Global and Philippine Market Update
Feb. 9 to Feb. 15, 2023
Global Markets
Global Stocks ended slightly higher as consumption remains strong.
- US Inflation slowed down to 6.4% in January but was higher than expected. Shelter was the largest contributor to the advance, accounting for about half of the increase. The January report incorporated new weights for the consumer basket which has shelter occupying a larger share of the inflation index. The Federal Reserve continues to be challenged as it tries to balance easing inflation while preventing a recession.
- US retail sales increased by 3% for the month of January with food services and drinking places surging 7.2%. No category saw a decline this month compared to the 1.1% drop last December. Manufacturing production also rose by 1% while industrial production was flat for the month. The month has seen a pickup in economic activity, which decreases recession risks but may lead to inflation to remain sticky.
- Britain’s FTSE 100 share index passed 8,000 points during Wednesday’s session for the first time ever as the fear of a global recession eases. The index eventually ended the day at 7,997 points. Easing inflation numbers boosted hopes that the Bank of England will not hike rates higher than expected. There is growing optimism that the global economy can withstand high inflation and continue to grow.
Philippine Stocks
Philippine Stocks fell as sticky inflation dampened sentiment.
- ANZ economists see inflation peaking in February or March but may remain elevated till the third quarter. ANZ revised its inflation forecast to 5.1% this year, from 4.3%. Food inflation poses a big upside risk as weather conditions look to improve only from February onwards, but it would take time before any favorable impact on food prices may be felt.
- Cash remittances hit USD 32.54 billion in 2022, a record high. China Bank Corp. Chief Economist Domini S. Velasquez noted that better economic performance in host countries led to more jobs and income for Overseas Filipino Workers (OFW). Remittances are expected to remain robust as any possible global recession will likely be shallow. The improving global outlook will likely see more Filipinos deployed in the Middle East, Asia and some European countries.
Philippine Bonds
Philippine Bond Yields trended higher in line with the spike in US treasury yields.
- The Bangko Sentral ng Pilipinas (BSP) adjusted its inflation forecast to 6.1% in 2023, from 4.5% previously. It noted that the risk to the upside is significant. The high January inflation number indicated sustained broadening of price pressures which highlight the need to preempt the emergence of second-round effects.
- BSP hiked its benchmark rate by 0.50% to 6%. BSP Governor Medalla stated that the recent monetary action could help dampen demand without hindering sustained economic growth. The central bank has hikes rates by 4% since May 2022 after keeping record low rates of 2% during the pandemic. The governor added that more hikes are possible with a pause in March unlikely.
FWD Guidance: Uncertainty leads to downside risks, but diversification and a long-term investment horizon still provide the best chance for financial success.

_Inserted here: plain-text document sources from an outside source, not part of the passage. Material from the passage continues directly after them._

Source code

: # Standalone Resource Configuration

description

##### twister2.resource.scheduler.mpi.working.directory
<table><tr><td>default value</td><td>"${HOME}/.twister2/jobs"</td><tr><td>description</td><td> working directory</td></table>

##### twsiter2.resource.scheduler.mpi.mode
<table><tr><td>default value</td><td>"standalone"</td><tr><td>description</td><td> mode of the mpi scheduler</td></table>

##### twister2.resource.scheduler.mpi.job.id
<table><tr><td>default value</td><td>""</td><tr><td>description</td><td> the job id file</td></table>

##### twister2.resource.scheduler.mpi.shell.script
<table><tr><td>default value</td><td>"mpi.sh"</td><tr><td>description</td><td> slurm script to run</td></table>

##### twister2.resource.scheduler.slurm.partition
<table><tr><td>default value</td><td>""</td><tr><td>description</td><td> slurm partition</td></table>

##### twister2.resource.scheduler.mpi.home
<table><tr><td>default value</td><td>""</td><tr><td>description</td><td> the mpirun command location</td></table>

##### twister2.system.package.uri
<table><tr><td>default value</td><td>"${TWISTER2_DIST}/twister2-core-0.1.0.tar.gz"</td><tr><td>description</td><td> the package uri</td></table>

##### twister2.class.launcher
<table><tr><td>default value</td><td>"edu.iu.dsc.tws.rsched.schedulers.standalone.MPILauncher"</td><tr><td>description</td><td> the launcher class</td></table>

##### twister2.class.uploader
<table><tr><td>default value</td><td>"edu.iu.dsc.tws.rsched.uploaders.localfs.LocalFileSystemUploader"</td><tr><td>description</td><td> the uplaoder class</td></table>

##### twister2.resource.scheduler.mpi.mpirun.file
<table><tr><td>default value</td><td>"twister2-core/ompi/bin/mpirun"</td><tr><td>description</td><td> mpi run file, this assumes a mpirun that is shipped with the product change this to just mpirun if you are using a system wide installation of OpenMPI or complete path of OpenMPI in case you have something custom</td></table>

Sources: (1) https://www.bloomberg.com/news/articles/2023-02-14/us-inflation-stays-elevated-adding-pressure-for-more-fed-hikes (2) https://www.cnbc.com/2023/02/15/retail-sales-january-2023-.html (3) https://www.theguardian.com/business/2023/feb/15/ftse-100-hits-8000-points-recession-fears-ease (4) https://www.bworldonline.com/top-stories/2023/02/16/505132/remittances-hit-record-high-in-2022/ (5) https://www.bworldonline.com/top-stories/2023/02/15/504872/inflation-may-remain-high-until-q3/ (6) https://news.abs-cbn.com/business/02/16/23/bsp-hikes-benchmark-by-50-bps-key-rate-now-6-percent (7) https://blinks.bloomberg.com/news/stories/RQ5VLXT0G1KW
Disclaimer: The purpose of this article is to inform and should not be taken as an advice or offer to purchase securities. Seek professional advice before making a decision based on this presentation. Information given does not represent the views of FWD and its agents and employees.